Task Description: This proposal addresses the NASA Research Announcement for Human Exploration Research Opportunities (HERO), NNJ15ZSA001N-FLAGSHIP Appendix A, Interactive Cognitive Aids. Onboard crewmembers, similarly to operators from other industries, complain about using current checklist-like procedures. Issues include procedures having too much or too little detail and poor usability. Due to these, mistakes still occur and time to accomplish procedures is misestimated. NASA crew presently use static paper or electronic “cue cards” (PDFs) and procedures that provide guidance on both nominal and off-nominal tasks. Existing tools may not account for the lack of recent training, may not be optimized for the task, may not be optimized for the number of users, and may not be resilient to resumption after interruption. A more interactive cognitive aid can overcome the limitations of these cue cards and procedures by matching task, individual, team structure, and environment.

This proposal addresses the Risk of Inadequate Critical Task Design of the Human Research Program (HRP), specifically the SHFE-TASK-02 gap: What model-based HF Tools can assist with the design and evaluation of spacecraft systems and task procedures. A toolkit is needed to support dynamic task design, particularly for design by non-programmers who would be making the procedures. There exists no taxonomy of cognitive aid design and task type nor standards for interactive cognitive aids to drive development. A cognitive aid should provide guidance to support efficiency and success while minimizing cognitive workload, but it is not yet clear what attributes, such as adaptability, the aid should contain.

The proposal also addresses the HRP’s Risk of Performance Errors Due to Training Deficiencies, specifically the TRAIN-03 gap: We need to develop guidelines for effective onboard training systems that provide training traditionally assumed for pre-flight. (Previously: SHFE-TRAIN-03 - How can onboard training systems be designed to address Just in Time (JIT) and recurrent training needs for nominal and off nominal scenarios?). To contribute to the closure of this gap, the research proposed will investigate cognitive aids for non-expert operators.

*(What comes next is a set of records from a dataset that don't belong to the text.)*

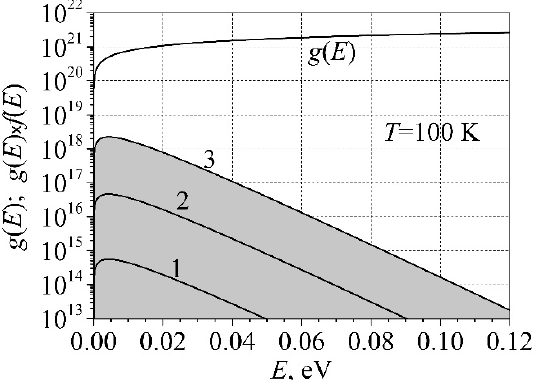
Figure 4. The conduction band state filling function g ( E ) f ( E ) dependence on energy for three phos- phorous doping densities, in cm − 3 :1—10 13 ; 2—10 15 ; 3—10 17 . The densities of electrons below the curves are equal to the ionized phosphorous donor densities.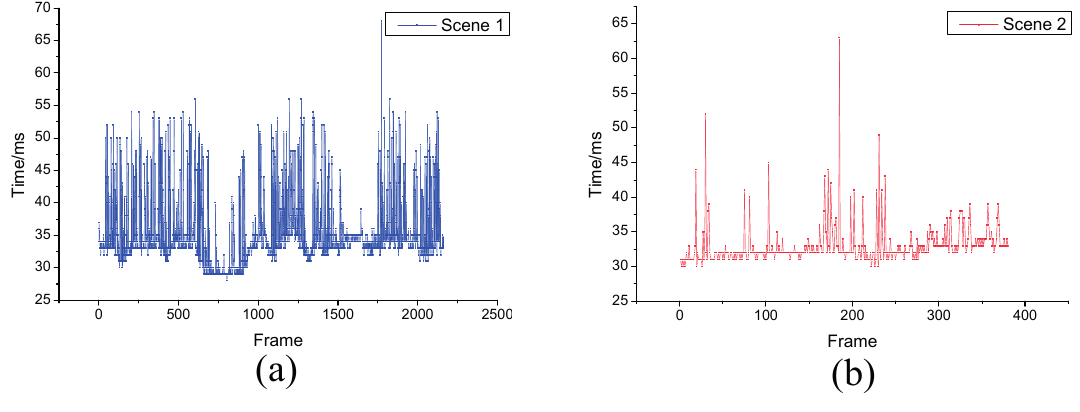
Figure 13. Real-time performances of the urban scene ( a ) and the rural scene ( b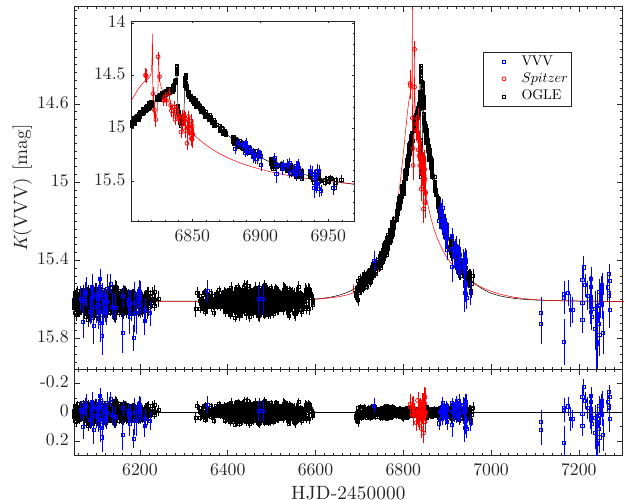
Figure 2. Light curve of the planetary model of OGLE-2014-BLG-0124 as observed from Earth by OGLE in I band (white) Vista 4 m at Paranal in H band (blue) and by Spitzer at 3.6 µ m (red), which was located ∼ 1AU East of Earth in projection at the time of the observations. The Jovian planet appeared ∼ 20 days earlier in Spitzer data compared to the ground. The mass ratio star/planet is well constrained from the modeling. The initial estimate of the mass of the host star is ∼ 0.7 M (cid:12) d and the planet ∼ 0.5 M jup (based on OGLE, Spitzer, [49]). The ground space-born parallax is giving an accurate mass-distance relation for the lens. We combined it with the mass-distance coming from high angular resolution observations to derive the physical parameters of the system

Our goals in this proposal are two-fold: The first goal is to investigate a new form of cognitive aid that incorporates the beneficial attributes of static, adaptable, adaptive, and dynamic aids into a hybrid aid. We see the benefit of this hybrid aid to be:

1. a technology able to be immediately deployed (unlike augmented reality or other heavily technology-dependent advances),

2. a technology able to be used by non-programmers as they design aids for crewmembers (the audiences would be procedure designers and scientists creating procedures for in-flight experiments),

3. a form of aid that offers the beneficial attributes of a dynamic aid that responds to each step in a procedure with the security of a static or adaptable aid that does not require functioning sensors for performance.

We will iteratively design a prototype of a hybrid aid for medical equipment maintenance tasks, while at the same time building a library of tools to create similar aids for other procedures. Second, we will develop a taxonomy of cognitive aid design that considers the most important variables affecting performance with aids: user knowledge and experience, resources demanded by the task and sub-tasks, time pressure on performance, and the number of operators expected to interact with the aid.

Research Impact/Earth Benefits:

Task Progress & Bibliography Information FY2016 
Task Progress: New project for FY2016.